I have three questions about this that I cannot answer myself:
Hi,
I'm using Go in our startup project for about 7 months now.
The majority of my day job programming so far has been in Erlang.
Comparing the two environments, the one thing I keep thinking about
is the handling of runtime panics. In Erlang, processes are first class
objects that can monitor each other and behave appropriately when
a monitored/linked process crashes (commit suicide, restart the crashed process,
log something, etc.). This facility is at the core of Erlang's bespoke suitability
for systems that 'cannot fail'.
In Go, since goroutines are invisible (except in stack dumps), no such thing
exists. This is a design decision, the apparent reason being that code should
not assume which goroutine it is running in. This decision result in several kinds
of failures that can happen (and do happen in my code, at least during development).
- Goroutine leaks are easy to produce and hard to find. Given that the
only way to actually 'see' groutines is panicking, a recommended debugging
technique is to put panic("show me the stacks") somewhere into the program
during development.
- A panicking goroutine can bring down the whole process, unless panics are
recovered. However, recover is local to a specific goroutine and thus cannot
prevent crashes in all cases. This too is by design.
Following go tip, I have seen a discussion where the runtime will raise
unrecoverable panics in some situations.
I have three questions about this that I cannot answer myself:
- Is it true that panics not supposed to happen, ever, in a production program?
I know that panic/recover are used by the json decoder to make its internal
error handling simpler. I'm not talking about those uses.
- Is it worthwhile to wrap certain goroutines with recover simply because
I suspect that the code that they run might be subtly wrong? net/http does this ;)
Since that code might create new goroutines that do not recover, I feel like
I'm risking a crash all the time.
- How do others deal with runtime panics in production? I watched Peter Bourgons
talk at GopherCon where he spoke about production issues, but panics were
not mentioned at all!
Please help me find reasonable answers to those questions.
- I know that it is possible to make the runtime raise SIGABRT on panic with
GOTRACEBACK=crash, but that doesn't help very much given that gdb still
doesn't work very well for debugging go programs, especially from a core dump
(it's seems to be impossible to display the stack of a specific goroutine from a core dump,
at least for non-wizards).
- Goroutine leaks are easy to produce and hard to find. Given that the
only way to actually 'see' groutines is panicking, a recommended debugging
technique is to put panic("show me the stacks") somewhere into the program
during development.
- A panicking goroutine can bring down the whole process, unless panics are
recovered. However, recover is local to a specific goroutine and thus cannot
prevent crashes in all cases. This too is by design.
Following go tip, I have seen a discussion where the runtime will raise
unrecoverable panics in some situations.
I have three questions about this that I cannot answer myself:
- Is it true that panics not supposed to happen, ever, in a production program?
How do others deal with runtime panics in production? I watched Peter
Bourgons
talk at GopherCon where he spoke about production issues, but panics were
not mentioned at all!In the general case, production code should never use panic to
indicate anything other than unrecoverable error.
You're misreading the question, That's kind of my fault because
I didn't phrase it well enough.
Let's face it: panics do happen, also in production code. In Go, any panic
(be it from a call the built in function panic, or e.g. a nil pointer deref) will
kill the operating system process. What I'm asking about would be tips/experiences
around handling that case. I could be asking this question on a sysadmin mailing
list, it's not specific to Go. I'm asking on golang-nuts because Go does some things
that e.g. C programs don't do:
How do you handle that in production? This is mostly about tooling around
Go programs...
With Erlang, when a lightweight process (= goroutine) crashes, a detailed crash
report is sent to the VM-wide error logger. The report includes the stacktrace, the
process state (for OTP servers) and some memory statistics.
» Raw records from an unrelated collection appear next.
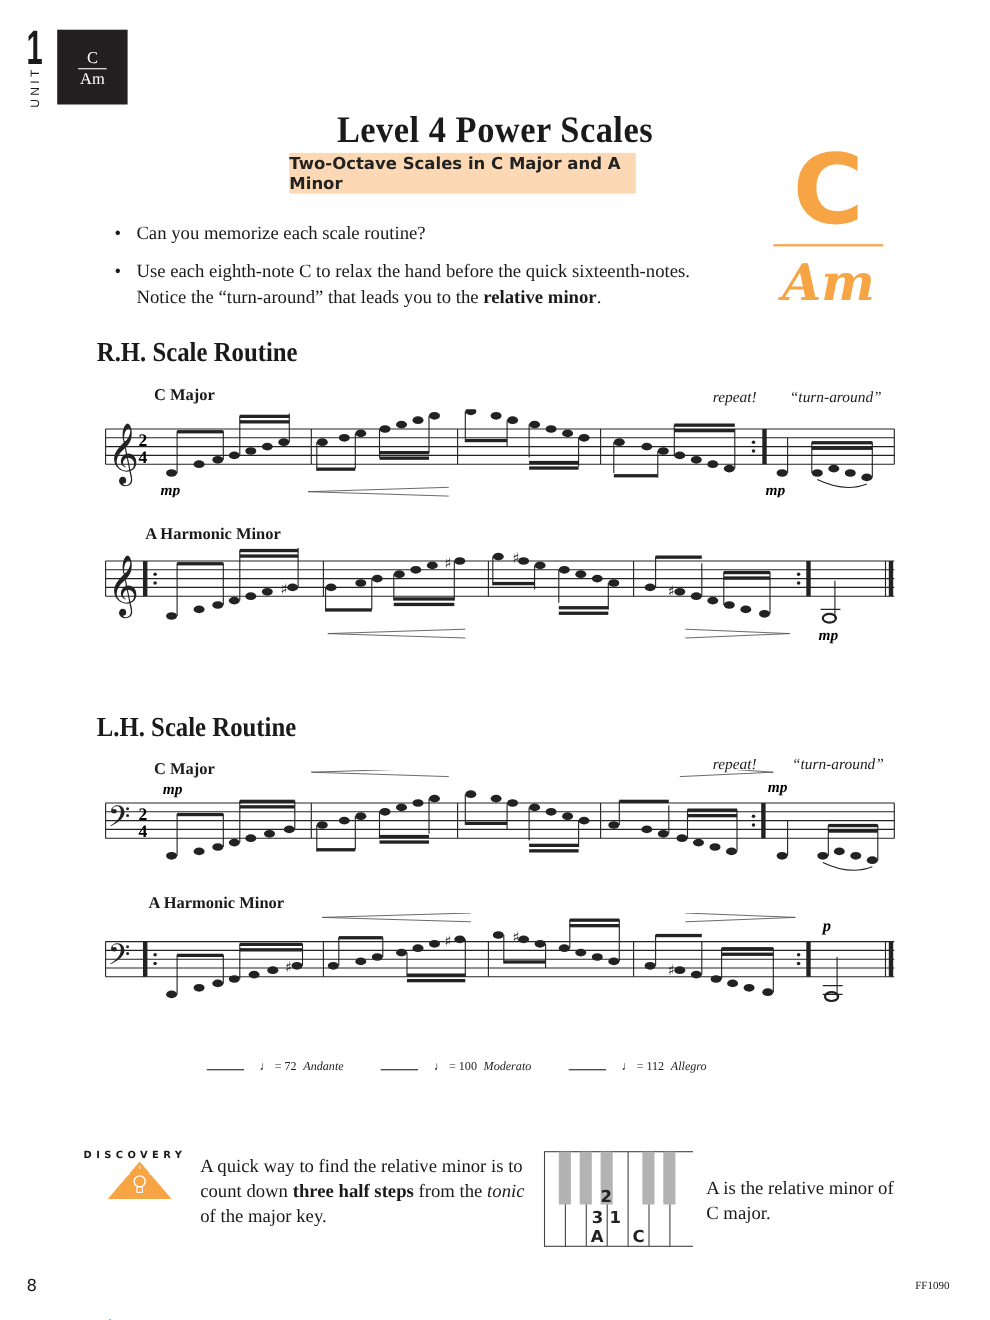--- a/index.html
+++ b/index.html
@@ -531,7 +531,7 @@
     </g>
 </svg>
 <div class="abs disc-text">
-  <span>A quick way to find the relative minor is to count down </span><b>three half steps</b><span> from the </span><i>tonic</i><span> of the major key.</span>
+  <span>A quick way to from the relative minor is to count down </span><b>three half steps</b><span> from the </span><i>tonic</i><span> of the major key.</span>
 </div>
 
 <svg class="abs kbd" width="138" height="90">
The error logger
can be extended to send this somewhere else.
net/http does this too. In Go 1.3, it even includes a way to set the log output
accept error messages and handler panic dumps.
> How do others deal with runtime panics in production? I watched Peter
> Bourgons
> talk at GopherCon where he spoke about production issues, but panics were
> not mentioned at all!
In the general case, production code should never use panic to
indicate anything other than unrecoverable error.